Task input —
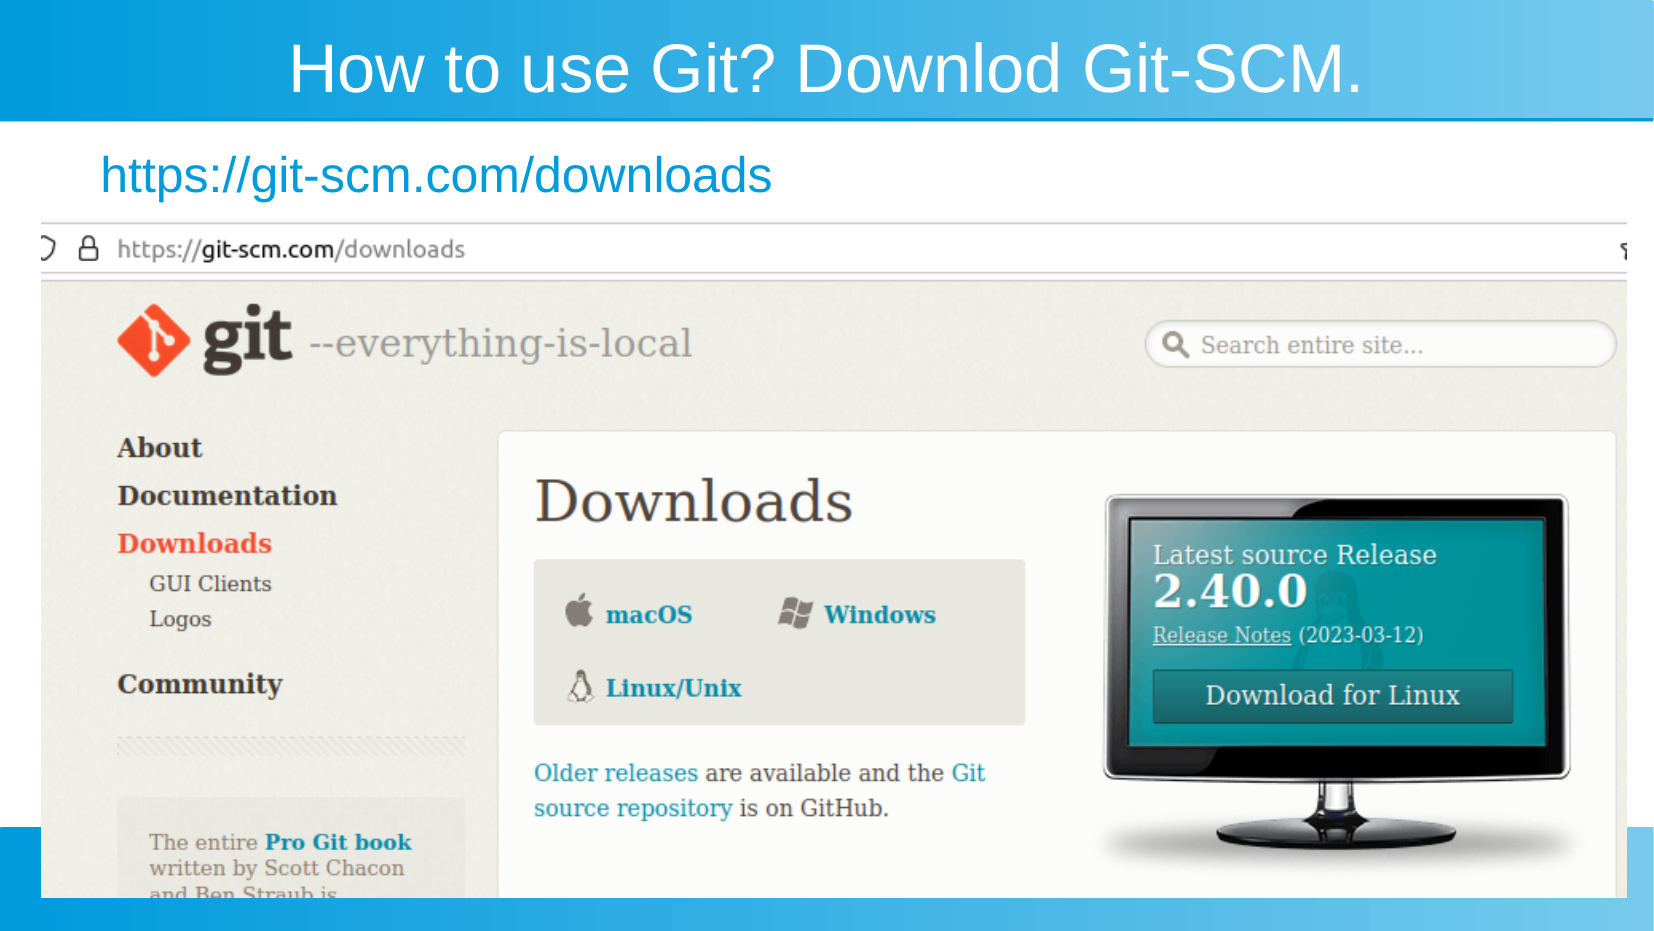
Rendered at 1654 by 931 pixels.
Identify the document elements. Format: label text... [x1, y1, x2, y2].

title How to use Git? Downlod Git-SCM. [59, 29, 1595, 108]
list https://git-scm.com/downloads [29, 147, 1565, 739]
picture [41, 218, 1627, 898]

Task goal —
Rewrite the data above, replacing "document elements" with "page elements" and leaving everything else unchanged. Omit the pictures from your answer.

Task output —
Rendered at 1654 by 931 pixels.
Identify the page elements. Format: label text... [x1, y1, x2, y2].

title How to use Git? Downlod Git-SCM. [59, 29, 1595, 108]
list https://git-scm.com/downloads [29, 147, 1565, 739]
picture [41, 218, 1627, 898]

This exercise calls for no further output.